(Provided passage):
────

Pound the spices in a mortar and pestle, or do what I did and put them in a plastic ziploc bag and pound on them with a heavy rolling pin. You want the spices to be bruised and release their flavour, but not ground or crushed too much. Even though they’re whole, with all the cooking we’re going to do to them, the spices will essentially melt into the sauce.
Place all ingredients in a large non-reactive pot. You want lots of space so that when it bubbles up when thick it doesn’t splotch all over the place. Warm on low until the sugar dissolves and then bring to a boil and then reduce to a simmer. Cook for 1 1/2 – 2 hours until desired thickness has been reached.
Wwhile the ketchup is simmering prepare jars & lids for hot water bath processing. Process full jars for 10 minutes.
While this recipes says this is a ketchup, I’d say it tastes more like a tomato chutney. Which means it’s still fantastic on all the things you might use ketchup on: potatoes of all kinds, eggs, burgers, hot dogs, etc. It’d also be a fantastic sauce for meats on the grill, especially chicken or pork.
2 T coriander seeds
1 T black peppercorns
1 T cumin seeds
1 T fennel seeds
2 t cloves
15 green cardamom pods
2 4″ cinnamon sticks
1 whole nutmeg
6 star anise pods
In a dry skillet over medium heat, toast the spices, being careful to not let it burn. Toss frequently and remove when it just barely starts to smoke slightly.
Grind in a spice grinder or mortal and pestle until a fine powder.
This makes quiet a large amount, so if you’re not going to use it all up within a couple months, cut the recipe in half. I use this in tons of different recipes, from mint chutney, to peanut chicken, to coconut kurma.
1 C firmly packed spearmint leaves
2 green chillies
1 clove garlic
1 t salt
2 t sugar
1 t garam masala
1/3 C fresh lemon juice
2 T water
Cut the onions into small stalks, and seed and coarsely chop the chillies. Add all ingredients to a blender or food processor and pulse until well blended. Place into a small dish, cover, and refrigerate until ready to eat.
Serve on anything even remotely Indian/Pakistiani/Sri Lankan.

────

(Information shown):

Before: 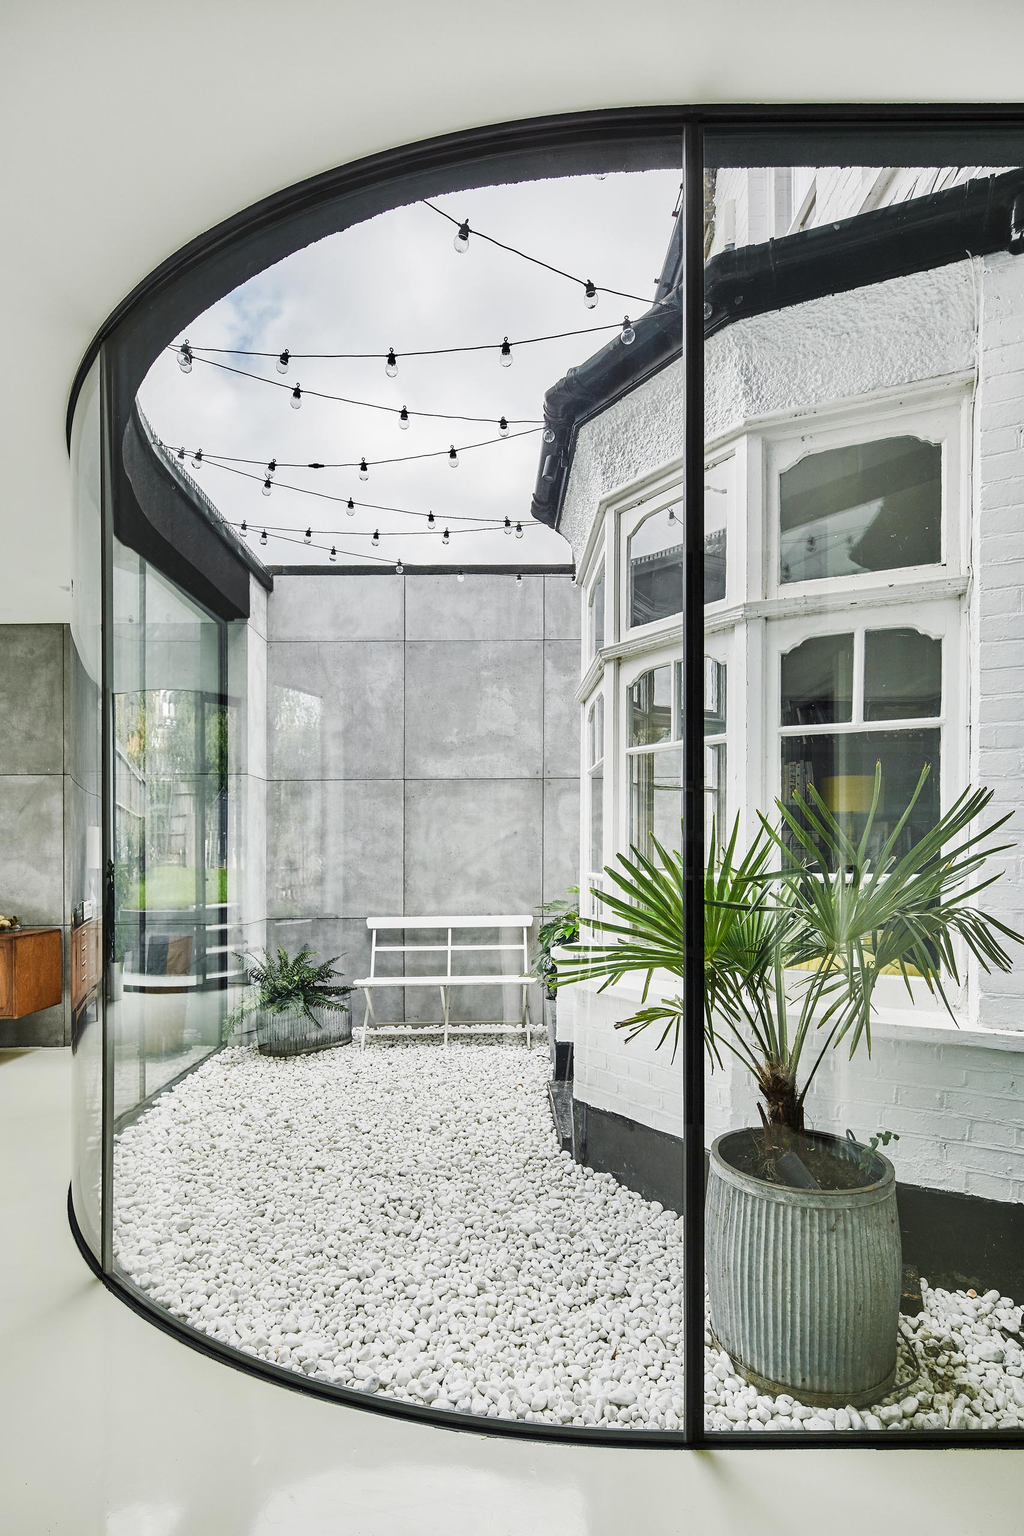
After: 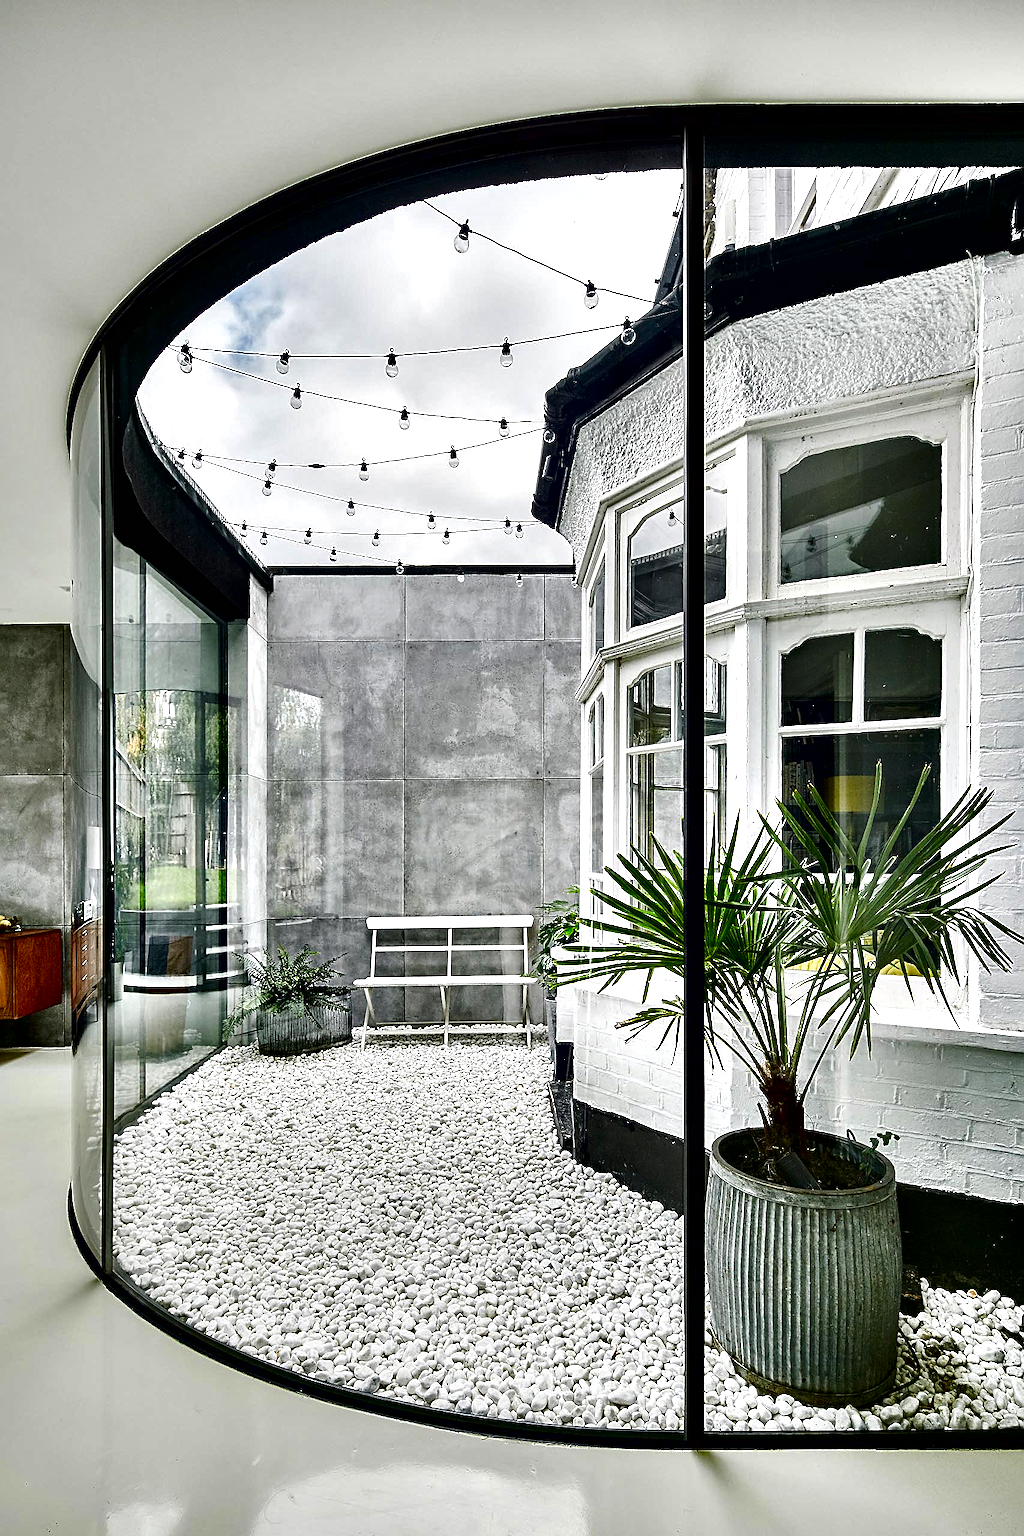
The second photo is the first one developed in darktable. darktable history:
contrast equalizer: octaves 7, y [[0.6 ×6], [0.55 ×6], [0 ×6], [0 ×6], [0 ×6]]
local contrast: mode bilateral grid, contrast 19, coarseness 51, detail 119%, midtone range 0.2
contrast brightness saturation: brightness -0.254, saturation 0.196
sharpen: amount 0.5
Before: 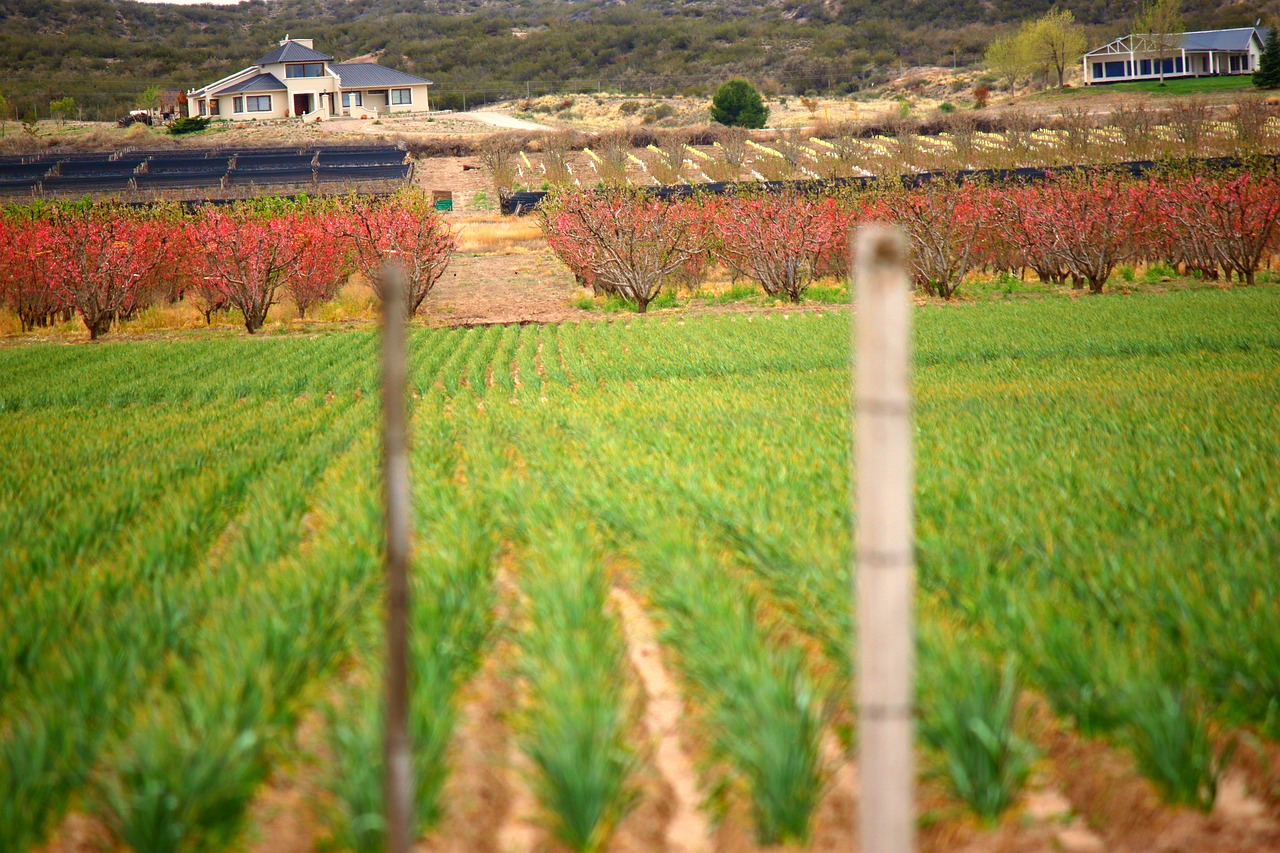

────

(Study questions):
- a) Answer these from the recipe text:
(i) How many minutes are full jars of ketchup processed?
(ii) How many star anise pods are listed?
(iii) How much fresh lemon juice does the list starting with spearmint leaves call for?
- b) Rewrite the recipe text from "1 C firmly packed" to "ready to eat.", changing "spearmint" to "peppermint".
- c) Carry on the recipe text past its final sentence.

(Responses per task):
- a)
(i) 10 minutes
(ii) 6
(iii) 1/3 C

- b)
1 C firmly packed peppermint leaves
2 green chillies
1 clove garlic
1 t salt
2 t sugar
1 t garam masala
1/3 C fresh lemon juice
2 T water
Cut the onions into small stalks, and seed and coarsely chop the chillies. Add all ingredients to a blender or food processor and pulse until well blended. Place into a small dish, cover, and refrigerate until ready to eat.

- c)
2 t cumin seeds
1 1/2 t coriander seeds
2 t fenugreek seeds
3 dried bay leaves
1/2 t celery seeds
3/4 t ground turmeric
In a dry skillet over medium heat, toast the cumin, coriander, fenugreek, celery seeds and bay leaves being careful to not let it burn. Toss frequently and remove when it just barely starts to smoke slightly.
Grind in a spice grinder or mortal and pestle until a fine powder, adding in the turmeric at the end.
1 t cumin seeds
3/4 t coriander seeds
3/4 t fennel seeds
1 t ground ginger
1/2 t ground garlic
1/4 t cayenne
In a dry skillet over medium heat, toast the cumin, coriander and fennel, being careful to not let it burn. Toss frequently and remove when it just barely starts to smoke slightly.
Grind in a spice grinder or mortal and pestle until a fine powder, adding in the ginger, garlic and cayenne.
I use this as a general rub for all sorts of meats – whether as a seasoning before going into a curry, or as a rub before being grilled.
1 T chilli powder
1½ t freshly ground cumin
1 t freshly ground coriander
1 t smoked paprika
1 t oregano
½ t garlic powder
½ t onion powder
½ t red pepper flakes, depending on how spicy your chilli powder is
1 t kosher salt
1½ t corn starch (optional)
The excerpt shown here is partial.